P.S. I've seriously thought if I ever made a mint that I would, like st3f said, buy a freezer (and a 2nd dryer) for the bathroom for cooling my quilt (and clothes, etc. or heating them as the weather extremes require)
-- thecat, May 07 2003


I sleep better with a cold face and a warm quilt. What I would need for an ideal, but low cost cooling system is a mosquito-net style enclosure and a very small A/C unit of about 0.2HP type (1,900BTU /0.6kW) rating. The small, flow restricted (not sealed) enclosure will ensure efficient use of the cooled air.
-- FloridaManatee, May 07 2003


For people who have trouble getting out of bed on a cold morning, you need to have one of these connected to a timer so that it gradually makes the 'warm' bed less attractive. The clever part would be to dump the heat to wherever you'd put out your clothes for the morning so that, once you did get out of bed, you'd immediately be rewarded with the return of some of your lost warmth.
-- pertinax, Jul 17 2007


When I had knee surgery they gave me an ice chest with a pump and hoses, to hook up to a flexible wrap with tubes inside.

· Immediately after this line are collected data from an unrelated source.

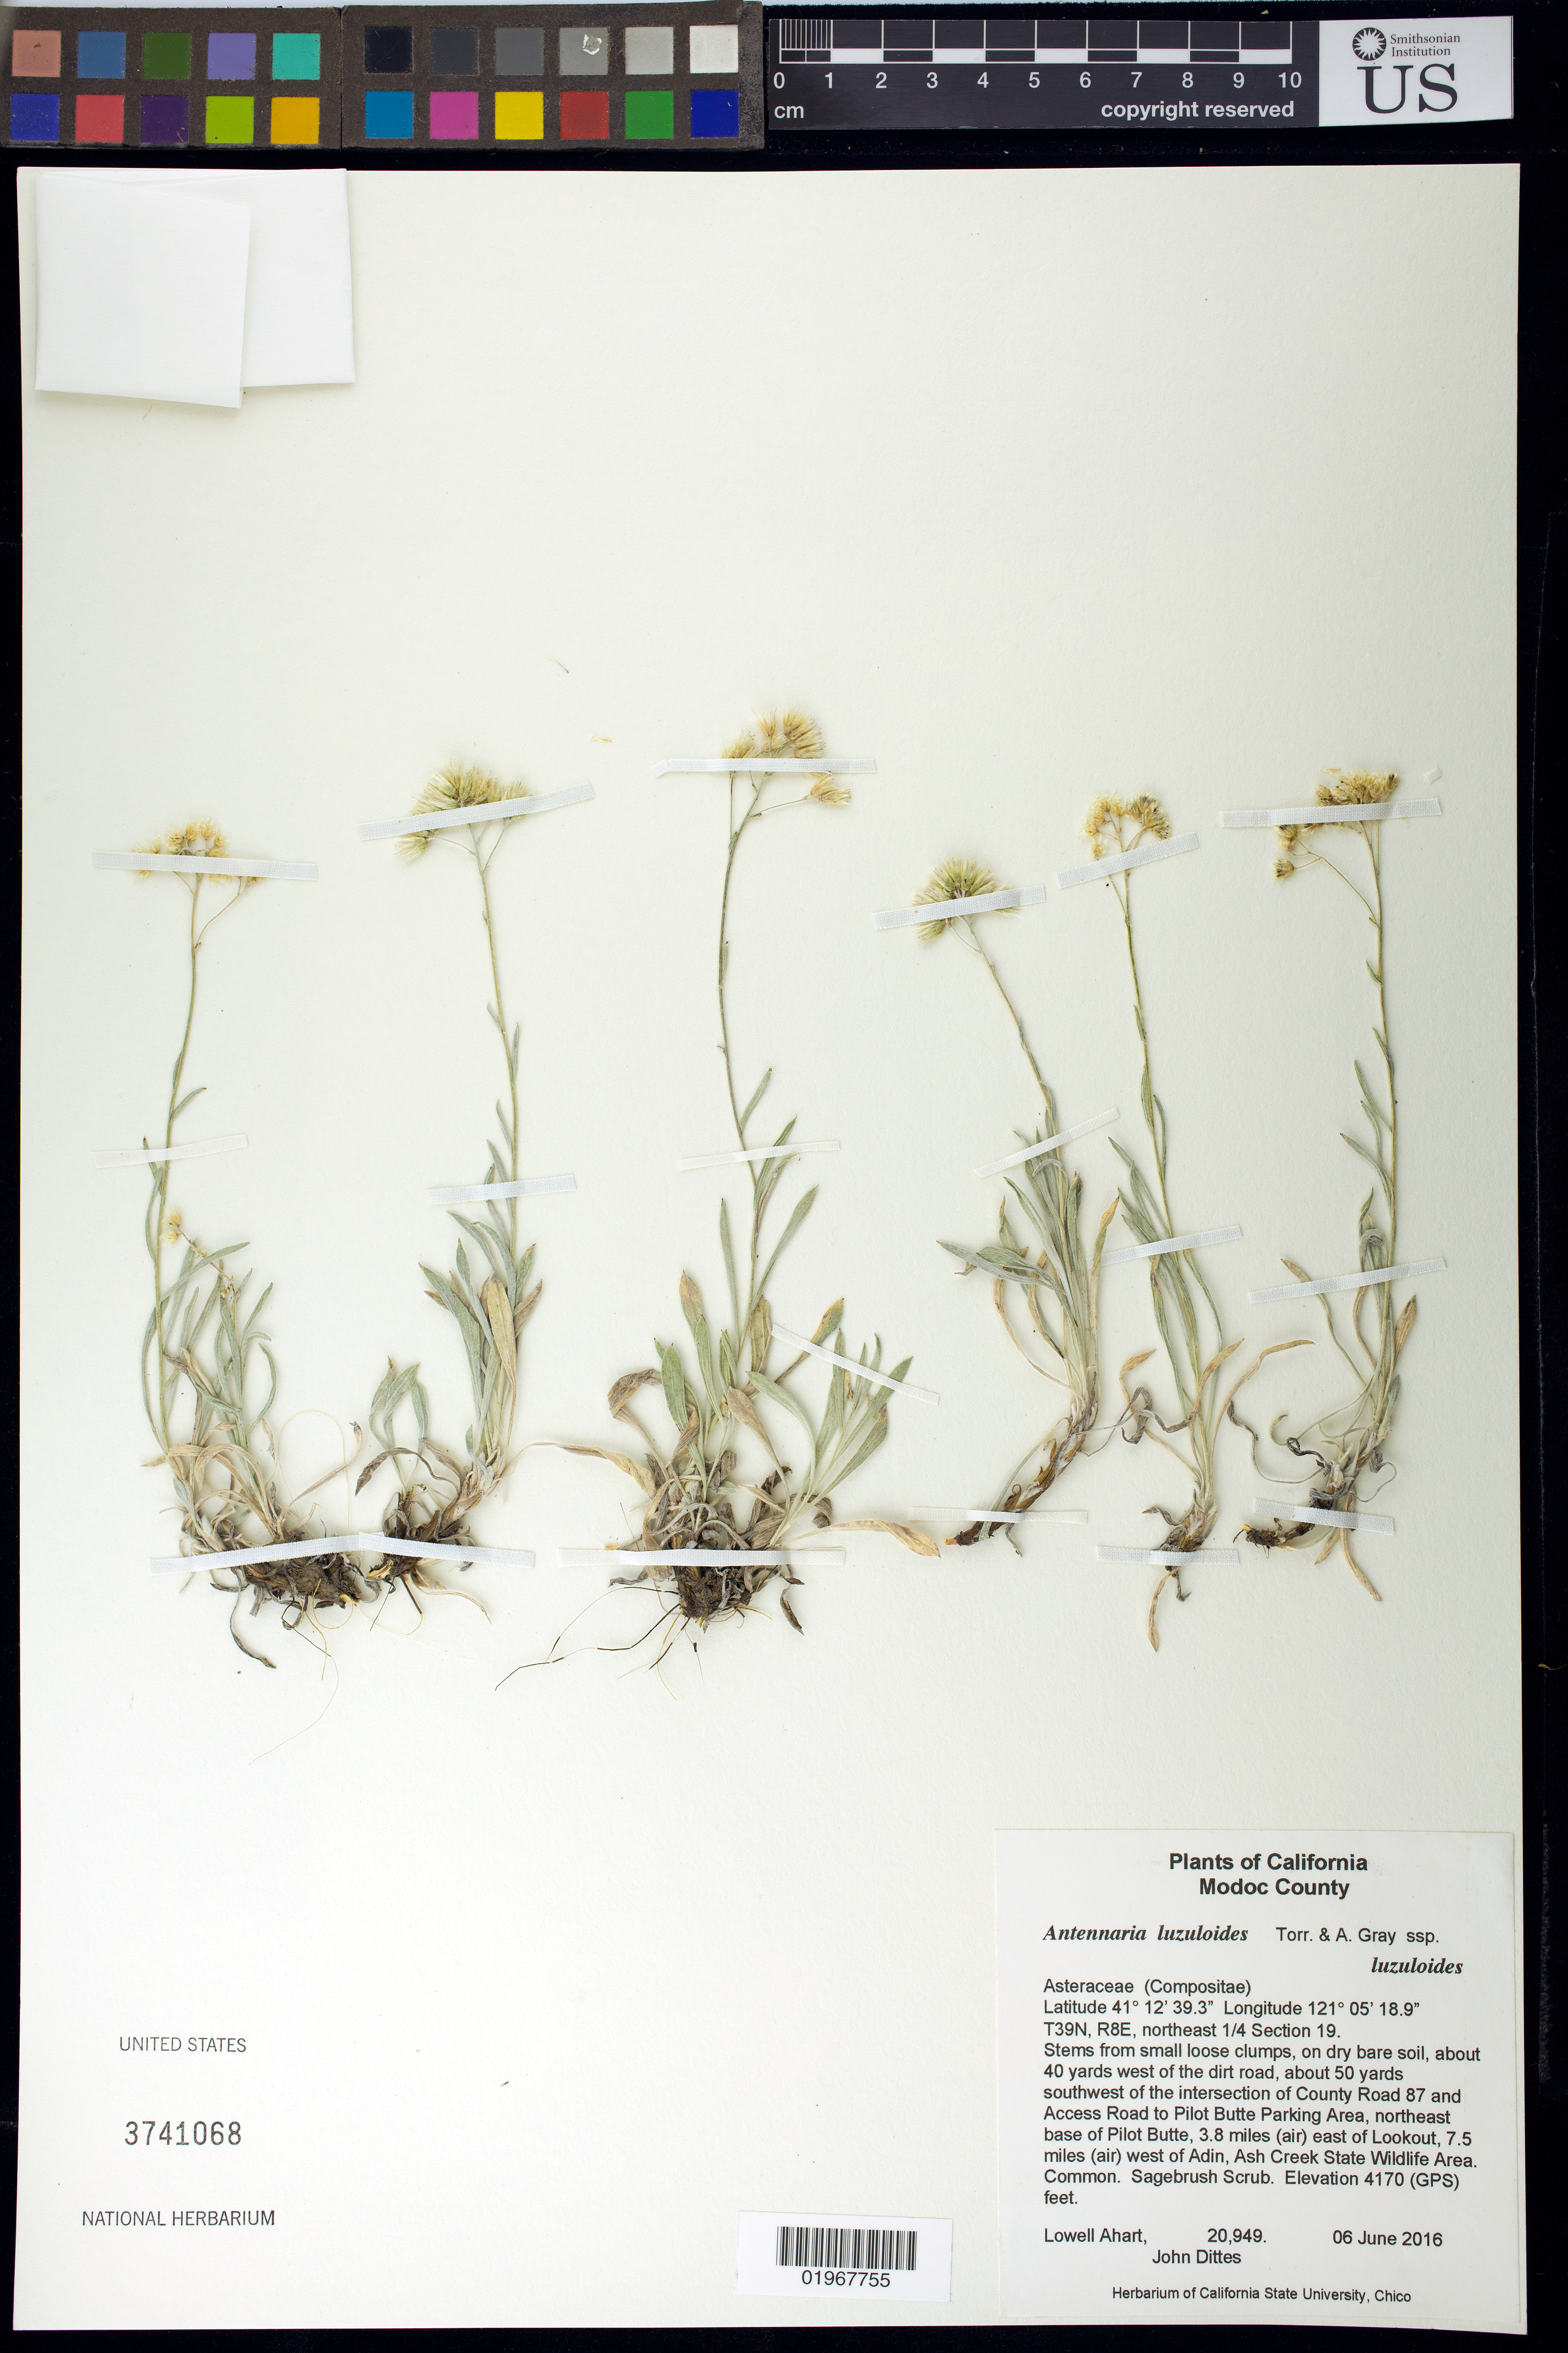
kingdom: Plantae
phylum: Tracheophyta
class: Magnoliopsida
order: Asterales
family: Asteraceae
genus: Antennaria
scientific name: Antennaria luzuloides subsp. luzuloides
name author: Torr. & A. Gray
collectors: L. Ahart & J. Dittes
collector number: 20949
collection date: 2016-06-06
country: United States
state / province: California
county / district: Modoc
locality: T39N, R8E, northeast 1/4 section 19. About 40 yards west of dirt road, about 50 yards southwest of the intersection of County Road 87 and access Road to Pilot Butte Parking Area, northeast base of Pilot Butte, 3.8 miles (air) east of Lookout, 7.5 miles (air) west of Adin, Ash Creek State Wildlife Area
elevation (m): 1271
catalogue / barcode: US 3741068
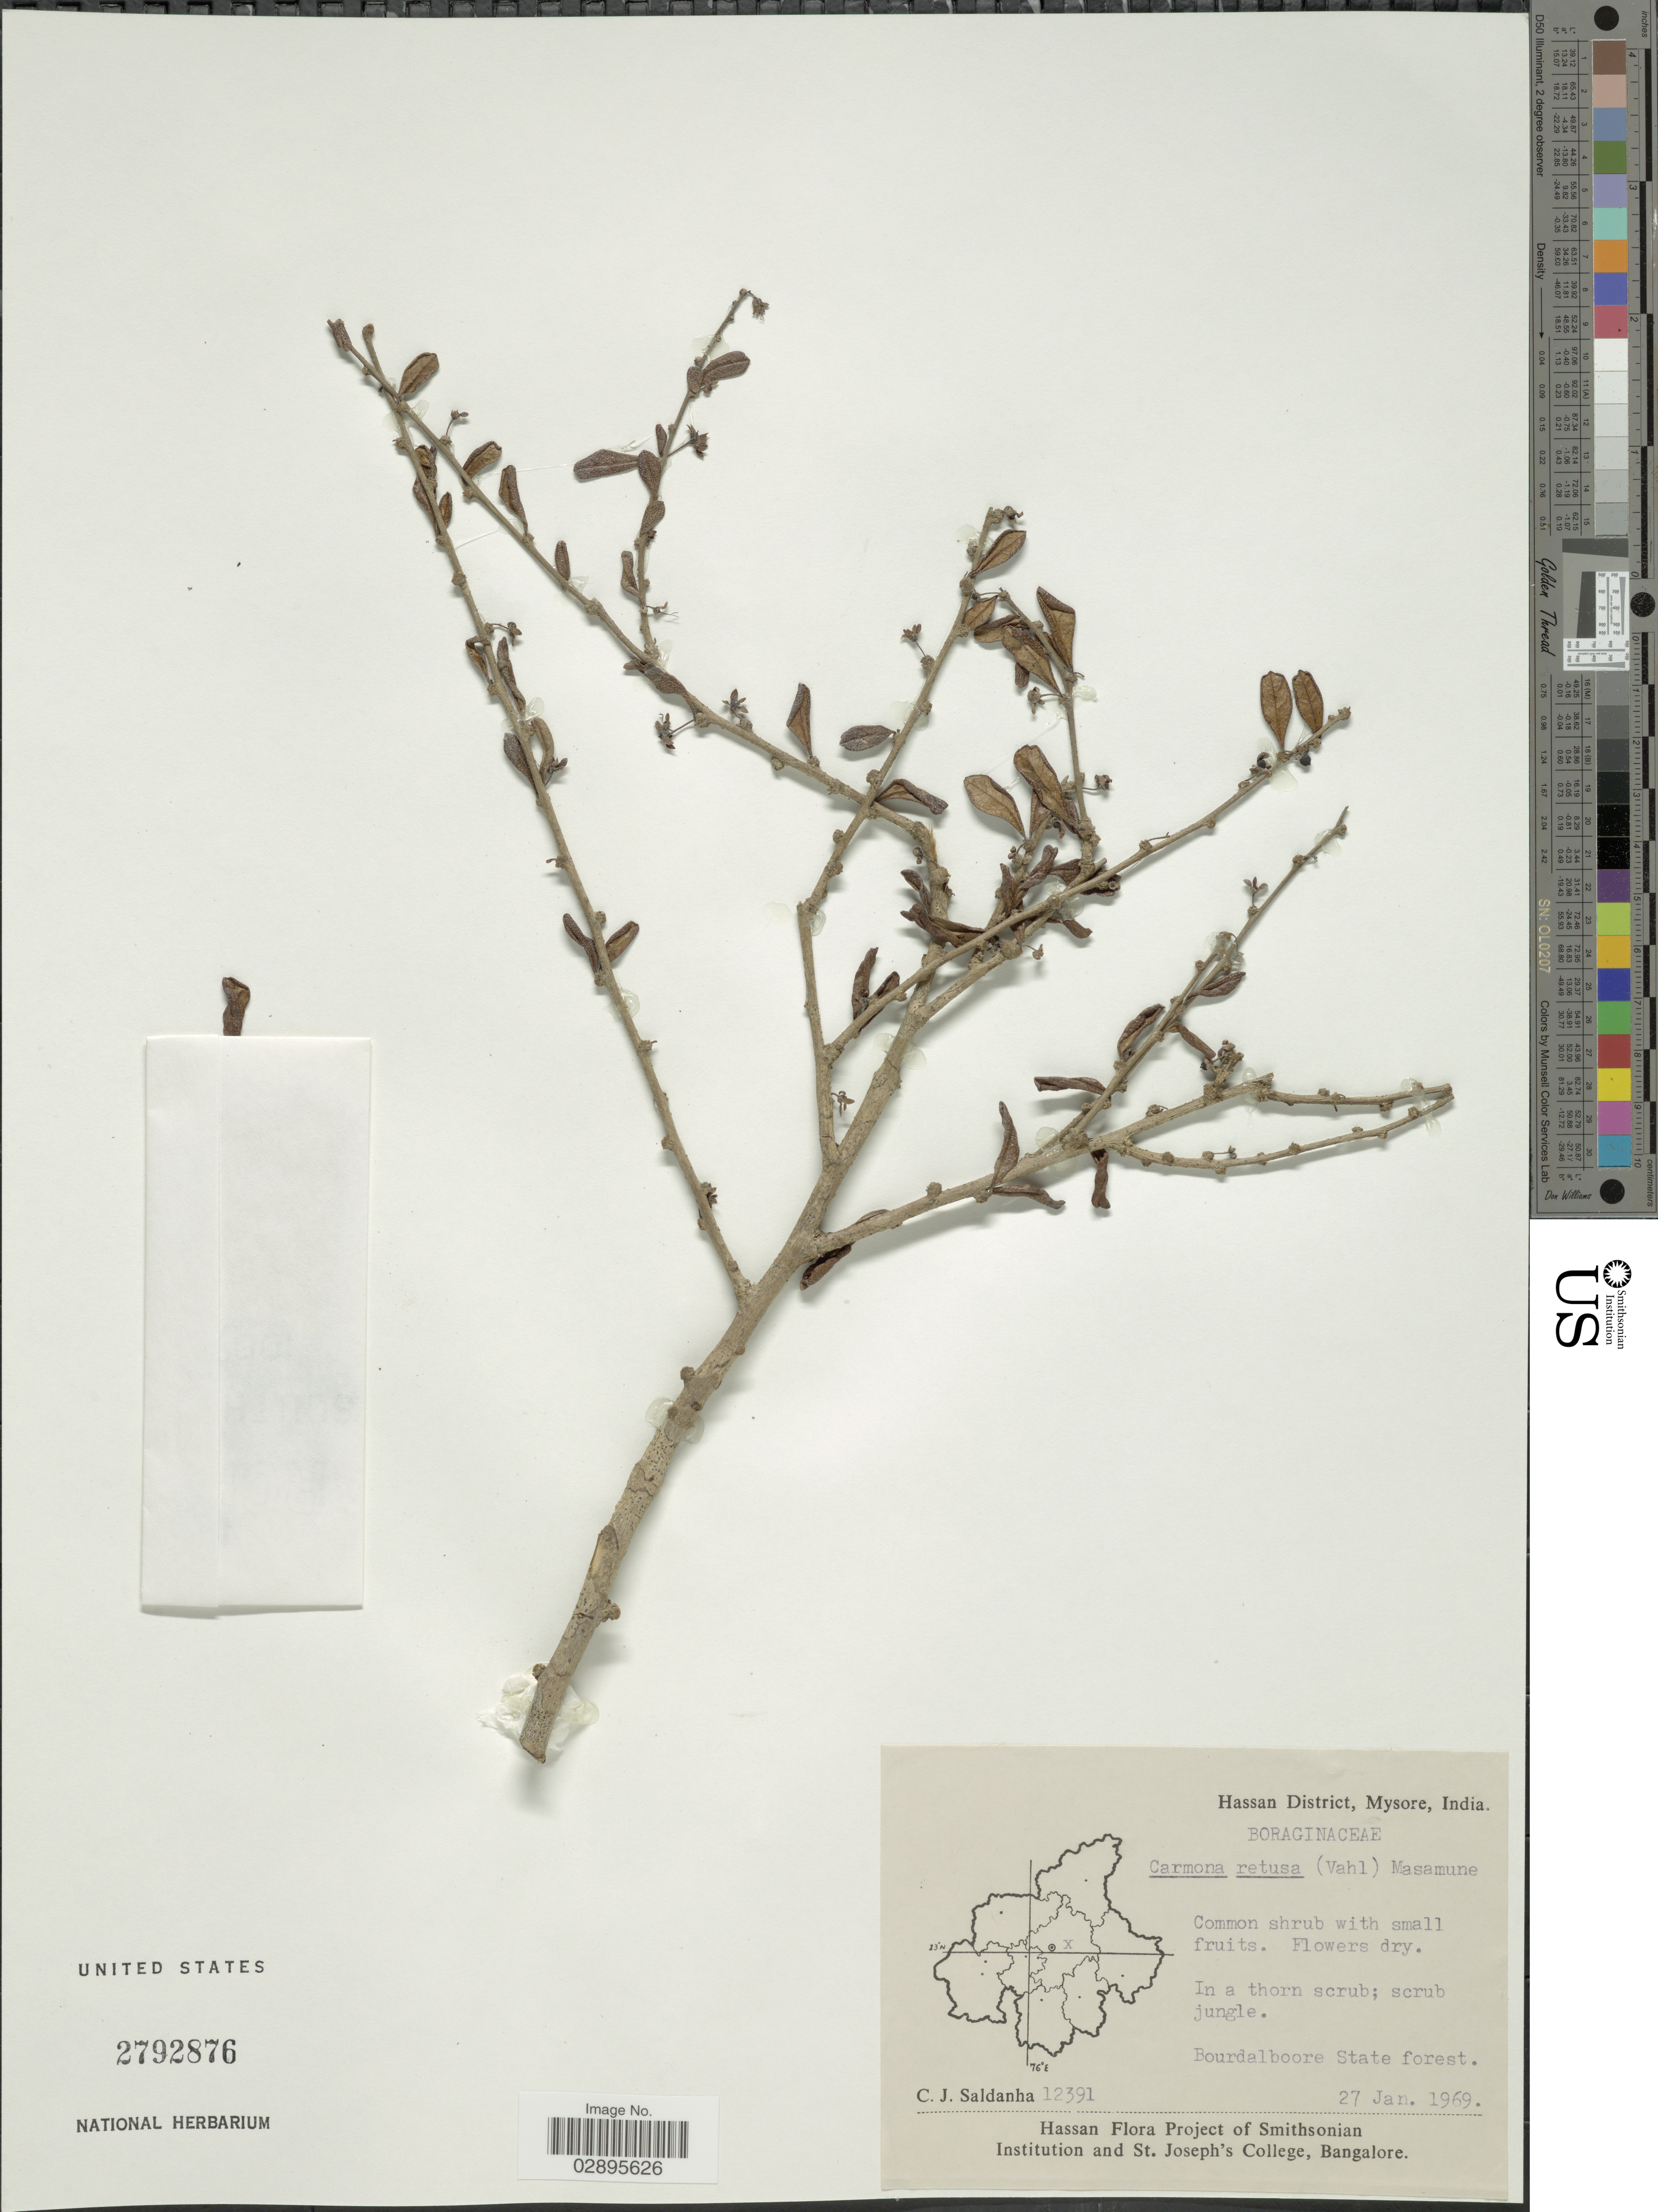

For icing my knee, you know.

It is chilled by ice cubes in water, and if you hooked it up to your blanket it would probably go through a lot of ice cubes. But maybe you would be okay if you wore some sort of astronaut undergarment, itself filled with rubber tubes.
-- GutPunchLullabies, Jul 17 2007


I'd rather have an air-conditioned pillow to keep me head cool.